Citation Information : Bolia R. Pediatric Abdominal Tuberculosis: A Disease with Many Faces. Ann Pediatr Gastroenterol Hepatol 2020; 2 (3-4):1-8.

DOI: 10.5005/jp-journals-11009-0059

License: CC BY-NC 4.0

Published Online: 06-07-2022

Copyright Statement:  Copyright © 2020; The Author(s).


Abstract

Abdominal tuberculosis has been reported in 0.3-4% of all cases of childhood tuberculosis. It has been reported mainly from developing countries and is rarer in children as compared to adults. The commonest age group affected is 9-14 years. Abdominal pain, fever and weight loss are the most frequent symptoms on presentation and diagnosis is often delayed by 4-6 months. There is a variability in the distribution of the disease within the abdomen reported from different centres and multiple abdominal sites are frequently involved.

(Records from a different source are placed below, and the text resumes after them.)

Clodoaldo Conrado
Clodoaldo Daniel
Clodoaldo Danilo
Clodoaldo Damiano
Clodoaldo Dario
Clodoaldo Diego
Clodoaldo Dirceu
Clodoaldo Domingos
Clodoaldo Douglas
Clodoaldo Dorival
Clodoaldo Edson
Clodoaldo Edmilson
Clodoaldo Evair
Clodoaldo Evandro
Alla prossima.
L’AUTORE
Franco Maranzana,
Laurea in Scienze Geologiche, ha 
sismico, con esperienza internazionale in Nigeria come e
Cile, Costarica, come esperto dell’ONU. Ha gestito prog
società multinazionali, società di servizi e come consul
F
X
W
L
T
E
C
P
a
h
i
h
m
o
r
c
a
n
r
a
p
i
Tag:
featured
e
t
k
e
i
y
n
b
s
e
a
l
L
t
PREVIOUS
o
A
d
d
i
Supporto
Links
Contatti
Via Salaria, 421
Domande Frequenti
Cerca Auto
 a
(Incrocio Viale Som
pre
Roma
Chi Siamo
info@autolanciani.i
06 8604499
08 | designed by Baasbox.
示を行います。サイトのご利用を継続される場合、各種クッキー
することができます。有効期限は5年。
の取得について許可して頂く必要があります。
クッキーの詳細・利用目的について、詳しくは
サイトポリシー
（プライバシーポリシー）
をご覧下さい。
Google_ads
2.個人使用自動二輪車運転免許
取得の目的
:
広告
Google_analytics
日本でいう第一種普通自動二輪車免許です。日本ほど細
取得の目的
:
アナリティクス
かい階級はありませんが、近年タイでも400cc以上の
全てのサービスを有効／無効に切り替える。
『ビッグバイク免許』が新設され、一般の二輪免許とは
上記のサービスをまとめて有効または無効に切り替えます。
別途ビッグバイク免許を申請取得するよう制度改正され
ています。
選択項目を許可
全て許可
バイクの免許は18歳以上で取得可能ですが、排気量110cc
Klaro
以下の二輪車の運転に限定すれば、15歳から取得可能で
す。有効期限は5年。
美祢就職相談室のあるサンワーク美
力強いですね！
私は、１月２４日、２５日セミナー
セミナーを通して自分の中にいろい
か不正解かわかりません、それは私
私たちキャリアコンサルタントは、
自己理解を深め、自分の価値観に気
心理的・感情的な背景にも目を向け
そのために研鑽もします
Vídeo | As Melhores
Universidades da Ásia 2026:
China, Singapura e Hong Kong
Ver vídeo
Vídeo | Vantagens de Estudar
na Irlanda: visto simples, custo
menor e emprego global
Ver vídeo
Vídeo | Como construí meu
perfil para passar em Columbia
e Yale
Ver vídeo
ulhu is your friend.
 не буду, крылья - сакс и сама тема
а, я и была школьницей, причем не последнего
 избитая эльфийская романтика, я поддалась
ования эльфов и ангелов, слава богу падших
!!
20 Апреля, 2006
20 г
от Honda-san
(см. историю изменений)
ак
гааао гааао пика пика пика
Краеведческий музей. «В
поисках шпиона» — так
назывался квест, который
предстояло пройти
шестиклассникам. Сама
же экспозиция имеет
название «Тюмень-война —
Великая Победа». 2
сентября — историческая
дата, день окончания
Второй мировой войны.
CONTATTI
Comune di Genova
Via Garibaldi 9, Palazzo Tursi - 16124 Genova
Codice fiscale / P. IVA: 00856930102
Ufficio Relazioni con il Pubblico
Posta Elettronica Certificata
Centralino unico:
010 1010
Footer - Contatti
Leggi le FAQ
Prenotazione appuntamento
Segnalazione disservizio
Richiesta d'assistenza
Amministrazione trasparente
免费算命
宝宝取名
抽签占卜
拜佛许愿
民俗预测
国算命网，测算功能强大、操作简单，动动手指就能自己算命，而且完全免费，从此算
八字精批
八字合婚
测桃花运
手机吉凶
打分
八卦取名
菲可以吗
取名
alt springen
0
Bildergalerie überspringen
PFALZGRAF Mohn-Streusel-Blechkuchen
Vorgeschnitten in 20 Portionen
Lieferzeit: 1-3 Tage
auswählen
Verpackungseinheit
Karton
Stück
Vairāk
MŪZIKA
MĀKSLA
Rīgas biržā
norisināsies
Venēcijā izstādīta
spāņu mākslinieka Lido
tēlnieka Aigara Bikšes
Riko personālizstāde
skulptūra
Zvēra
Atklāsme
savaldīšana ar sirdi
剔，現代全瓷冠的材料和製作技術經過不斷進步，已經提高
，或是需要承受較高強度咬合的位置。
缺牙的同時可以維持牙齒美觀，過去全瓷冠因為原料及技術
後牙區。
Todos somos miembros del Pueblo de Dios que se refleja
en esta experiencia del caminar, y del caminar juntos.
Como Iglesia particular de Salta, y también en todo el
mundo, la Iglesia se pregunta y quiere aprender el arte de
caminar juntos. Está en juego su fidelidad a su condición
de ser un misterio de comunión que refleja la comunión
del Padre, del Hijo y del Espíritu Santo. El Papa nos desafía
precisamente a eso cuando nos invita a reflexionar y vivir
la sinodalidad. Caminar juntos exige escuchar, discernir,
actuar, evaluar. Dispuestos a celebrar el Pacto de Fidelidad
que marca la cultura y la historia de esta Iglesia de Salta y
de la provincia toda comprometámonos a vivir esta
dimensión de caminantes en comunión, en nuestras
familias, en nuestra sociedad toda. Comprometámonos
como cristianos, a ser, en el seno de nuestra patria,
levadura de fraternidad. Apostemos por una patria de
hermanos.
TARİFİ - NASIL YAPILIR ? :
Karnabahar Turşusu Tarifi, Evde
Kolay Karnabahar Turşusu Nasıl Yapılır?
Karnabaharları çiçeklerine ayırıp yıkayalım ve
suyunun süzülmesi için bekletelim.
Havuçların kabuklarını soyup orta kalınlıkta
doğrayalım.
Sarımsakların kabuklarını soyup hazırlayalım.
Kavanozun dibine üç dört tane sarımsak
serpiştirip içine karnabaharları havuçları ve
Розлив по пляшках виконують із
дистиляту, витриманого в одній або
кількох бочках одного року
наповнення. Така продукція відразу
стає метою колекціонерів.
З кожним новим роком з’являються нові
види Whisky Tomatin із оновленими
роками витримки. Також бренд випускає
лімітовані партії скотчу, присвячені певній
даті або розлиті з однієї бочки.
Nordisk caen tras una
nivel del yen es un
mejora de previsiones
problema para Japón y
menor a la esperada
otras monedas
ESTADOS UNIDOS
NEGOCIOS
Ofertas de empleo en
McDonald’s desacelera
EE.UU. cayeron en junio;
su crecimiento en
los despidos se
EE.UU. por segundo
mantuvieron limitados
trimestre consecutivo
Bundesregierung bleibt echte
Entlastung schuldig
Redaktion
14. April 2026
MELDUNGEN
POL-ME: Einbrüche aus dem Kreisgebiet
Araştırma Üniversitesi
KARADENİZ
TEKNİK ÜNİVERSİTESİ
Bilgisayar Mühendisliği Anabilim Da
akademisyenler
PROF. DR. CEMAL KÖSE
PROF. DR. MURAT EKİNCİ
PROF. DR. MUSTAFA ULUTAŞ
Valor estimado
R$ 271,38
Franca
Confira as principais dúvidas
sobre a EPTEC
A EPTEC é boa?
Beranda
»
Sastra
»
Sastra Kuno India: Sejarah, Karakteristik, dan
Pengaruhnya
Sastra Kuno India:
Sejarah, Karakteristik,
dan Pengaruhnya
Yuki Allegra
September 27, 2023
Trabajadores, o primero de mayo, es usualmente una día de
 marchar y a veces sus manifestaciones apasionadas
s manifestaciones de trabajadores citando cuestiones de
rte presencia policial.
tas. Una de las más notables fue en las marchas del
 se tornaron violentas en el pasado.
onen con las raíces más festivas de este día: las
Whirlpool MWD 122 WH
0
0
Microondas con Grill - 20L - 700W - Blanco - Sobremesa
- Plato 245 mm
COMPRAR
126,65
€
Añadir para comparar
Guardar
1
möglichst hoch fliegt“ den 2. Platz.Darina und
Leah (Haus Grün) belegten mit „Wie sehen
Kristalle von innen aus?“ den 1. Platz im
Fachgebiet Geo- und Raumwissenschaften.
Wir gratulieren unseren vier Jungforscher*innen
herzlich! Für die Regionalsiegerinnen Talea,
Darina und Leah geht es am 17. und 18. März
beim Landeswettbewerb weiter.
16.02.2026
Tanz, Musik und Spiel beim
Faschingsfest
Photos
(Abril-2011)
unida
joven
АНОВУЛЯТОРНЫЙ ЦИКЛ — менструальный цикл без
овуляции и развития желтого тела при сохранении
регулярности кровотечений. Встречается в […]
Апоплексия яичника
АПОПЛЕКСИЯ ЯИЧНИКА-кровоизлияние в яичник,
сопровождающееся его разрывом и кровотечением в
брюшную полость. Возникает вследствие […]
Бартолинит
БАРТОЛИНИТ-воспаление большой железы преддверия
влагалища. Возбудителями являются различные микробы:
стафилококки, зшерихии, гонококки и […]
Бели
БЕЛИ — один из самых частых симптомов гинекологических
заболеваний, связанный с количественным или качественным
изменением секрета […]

Overall, the spectrum of disease in children is different from adults, peritoneal and lymph nodal involvement being more common than gastrointestinal disease. Chest x-ray shows pulmonary involvement in up to 25% even in the absence of symptoms and 1/3rd have history of contact with an infected adult. Abdominal imaging is an important preliminary investigation and helps in guiding further evaluation. It's important to try and establish bacteriological and/or histopathological confirmation by obtaining appropriate samples (ascitic fluid, endoscopic biopsies, imaging-guided aspiration from lymph nodes, omentum etc. depending on involved site), however it's possible in only 23-47% cases and one may often have to resort to a therapeutic trial. Standard anti-tuberculous drugs are generally effective and are given for 9-12 months. A proper follow.up is important and the improvement should be assessed both subjective improvement and by objective parameters (such as endoscopic healing and resolution of imaging features). Surgery is reserved for patients who have developed a perforation or obstruction not responding to medical management.